Lest we imagine the Zeppelin flying on its way as the day settled into the darkness of night, it is worth remembering where it was and at what time of year.  The expedition started on July 24, just over a month after the Summer Solstice (33 days, or 0.09 of the year).  Multiplying that decimal by the 360 degrees that the Earth orbits around the Sun in one year and taking the cosine gives the approximate result that the latitude of the Sun north of the Equator on that date was about 0.84 of the latitude of the Tropic of Cancer, or just less than 20 degrees.  This means that any latitude north of about 70 degrees north was experiencing the “midnight sun” or 24-hour sunlight.  By the end of the expedition eight days later, the Sun had moved another two degrees farther south and so the lowest latitude of “midnight sun” was about 72 degrees.  And even after sunset, with the Sun just barely below the horizon the twilight is still fairly bright.  In Berlin at the end of July, the Sun sets around 9:00 PM but evening astronomical twilight does not end until after midnight.  (As an aside, the length of day, sunrise and sunset times, and directions of the sun at sunrise and sunset are something of an eye-opener for most Americans.  Selecting a place like Franz Josef Land, which is near the northernmost point that the Graf Zeppelin visited on its expedition, shows even more extreme variation.)

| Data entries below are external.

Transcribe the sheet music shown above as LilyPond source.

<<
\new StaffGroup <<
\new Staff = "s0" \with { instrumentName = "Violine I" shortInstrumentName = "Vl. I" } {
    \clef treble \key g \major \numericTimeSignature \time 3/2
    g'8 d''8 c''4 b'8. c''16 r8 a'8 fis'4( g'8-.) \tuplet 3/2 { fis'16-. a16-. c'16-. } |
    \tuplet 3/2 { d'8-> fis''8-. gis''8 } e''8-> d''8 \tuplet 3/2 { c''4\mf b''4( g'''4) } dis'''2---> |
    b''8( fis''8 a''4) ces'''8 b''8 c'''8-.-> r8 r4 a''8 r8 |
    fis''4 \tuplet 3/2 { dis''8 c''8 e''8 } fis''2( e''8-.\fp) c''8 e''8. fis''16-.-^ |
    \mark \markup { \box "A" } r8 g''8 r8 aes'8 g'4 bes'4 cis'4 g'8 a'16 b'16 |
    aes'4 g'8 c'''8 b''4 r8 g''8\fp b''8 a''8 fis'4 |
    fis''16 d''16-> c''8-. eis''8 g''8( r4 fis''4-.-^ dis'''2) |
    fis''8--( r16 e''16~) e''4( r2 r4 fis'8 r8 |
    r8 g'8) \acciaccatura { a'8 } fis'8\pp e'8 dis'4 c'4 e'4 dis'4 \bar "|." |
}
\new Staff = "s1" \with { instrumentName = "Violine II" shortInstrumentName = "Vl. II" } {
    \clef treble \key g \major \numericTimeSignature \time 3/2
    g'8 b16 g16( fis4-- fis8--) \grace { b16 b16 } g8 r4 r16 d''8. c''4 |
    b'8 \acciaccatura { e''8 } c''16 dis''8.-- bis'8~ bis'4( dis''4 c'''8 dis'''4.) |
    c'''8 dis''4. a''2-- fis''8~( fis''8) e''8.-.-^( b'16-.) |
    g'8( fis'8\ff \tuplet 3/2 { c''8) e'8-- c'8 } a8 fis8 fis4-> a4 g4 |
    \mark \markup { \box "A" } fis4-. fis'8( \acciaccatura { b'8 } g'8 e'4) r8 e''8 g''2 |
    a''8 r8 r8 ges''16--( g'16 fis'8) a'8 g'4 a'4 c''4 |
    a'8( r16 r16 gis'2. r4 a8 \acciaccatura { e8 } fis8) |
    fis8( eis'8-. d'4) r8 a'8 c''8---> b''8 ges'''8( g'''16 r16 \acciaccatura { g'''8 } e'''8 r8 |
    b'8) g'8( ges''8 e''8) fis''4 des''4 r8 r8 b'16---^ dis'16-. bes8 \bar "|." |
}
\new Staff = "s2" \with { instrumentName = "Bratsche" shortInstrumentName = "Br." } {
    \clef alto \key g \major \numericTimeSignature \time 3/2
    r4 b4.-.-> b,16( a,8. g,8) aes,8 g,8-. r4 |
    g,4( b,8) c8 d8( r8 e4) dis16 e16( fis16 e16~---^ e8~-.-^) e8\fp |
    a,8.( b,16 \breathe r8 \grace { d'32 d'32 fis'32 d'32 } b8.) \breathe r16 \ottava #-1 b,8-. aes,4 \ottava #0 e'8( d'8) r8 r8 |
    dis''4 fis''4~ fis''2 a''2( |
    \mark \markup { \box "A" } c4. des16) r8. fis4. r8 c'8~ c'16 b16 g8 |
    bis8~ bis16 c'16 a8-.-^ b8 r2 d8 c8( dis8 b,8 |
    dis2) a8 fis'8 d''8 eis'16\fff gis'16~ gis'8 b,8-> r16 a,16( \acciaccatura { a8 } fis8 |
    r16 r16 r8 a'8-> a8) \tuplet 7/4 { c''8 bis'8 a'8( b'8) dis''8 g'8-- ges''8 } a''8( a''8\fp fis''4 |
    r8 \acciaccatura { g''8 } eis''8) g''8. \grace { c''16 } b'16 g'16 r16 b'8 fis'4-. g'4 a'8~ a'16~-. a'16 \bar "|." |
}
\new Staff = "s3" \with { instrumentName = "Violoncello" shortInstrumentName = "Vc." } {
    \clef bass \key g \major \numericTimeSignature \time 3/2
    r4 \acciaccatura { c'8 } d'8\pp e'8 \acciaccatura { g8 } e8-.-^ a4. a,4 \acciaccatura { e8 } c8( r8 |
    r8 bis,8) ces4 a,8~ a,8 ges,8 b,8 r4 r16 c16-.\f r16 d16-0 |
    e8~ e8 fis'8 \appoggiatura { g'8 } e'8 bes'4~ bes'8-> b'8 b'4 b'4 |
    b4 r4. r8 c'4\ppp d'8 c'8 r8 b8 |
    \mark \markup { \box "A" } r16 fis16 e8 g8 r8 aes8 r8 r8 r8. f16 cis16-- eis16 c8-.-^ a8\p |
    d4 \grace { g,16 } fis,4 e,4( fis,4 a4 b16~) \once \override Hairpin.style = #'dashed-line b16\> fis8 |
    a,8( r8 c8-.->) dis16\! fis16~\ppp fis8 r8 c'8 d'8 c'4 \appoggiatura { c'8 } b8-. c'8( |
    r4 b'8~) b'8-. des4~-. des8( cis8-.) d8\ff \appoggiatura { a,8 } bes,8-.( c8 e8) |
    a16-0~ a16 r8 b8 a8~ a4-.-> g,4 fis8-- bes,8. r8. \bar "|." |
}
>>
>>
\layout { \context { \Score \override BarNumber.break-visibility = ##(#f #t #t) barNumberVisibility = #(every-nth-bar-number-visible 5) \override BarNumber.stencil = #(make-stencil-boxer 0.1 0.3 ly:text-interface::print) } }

Why, do you think, was the expedition scheduled for the time of year that it was?  Having long days and short nights was one obvious reason.  The weather is another reason:  winter is much colder than the summer in that part of the world; in addition, storms are more frequent during the winter there.  The organizers of the expedition wanted sunlight and clear weather to allow them to take pictures of the ground beneath them.

Another critical aspect of the mission that is not immediately obvious is the question of paying for it.  Exploration is not cheap and the Graf Zeppelin’s flight, although much shorter and therefore less expensive than a ground-based mission, was still not free.  The organizers hit upon a novel idea to raise money for it:  they asked the German and Russian governments to commission special commemorative stamps of the flight which they then put onto postcards.  As it left Germany, the Graf Zeppelin carried about 660 pounds of these postcards with the German “Polar Fahrt” stamps on them; off the coast of Franz Josef Land it met a Soviet icebreaker, the Malygin, and delivered its mail.  In exchange it received another 260 pounds of postcards with Soviet commemorative stamps on them, which it carried back home to Germany.  These postcards were then sold to stamp collectors worldwide, paying for the expedition.  The stamps can still be bought from collectors.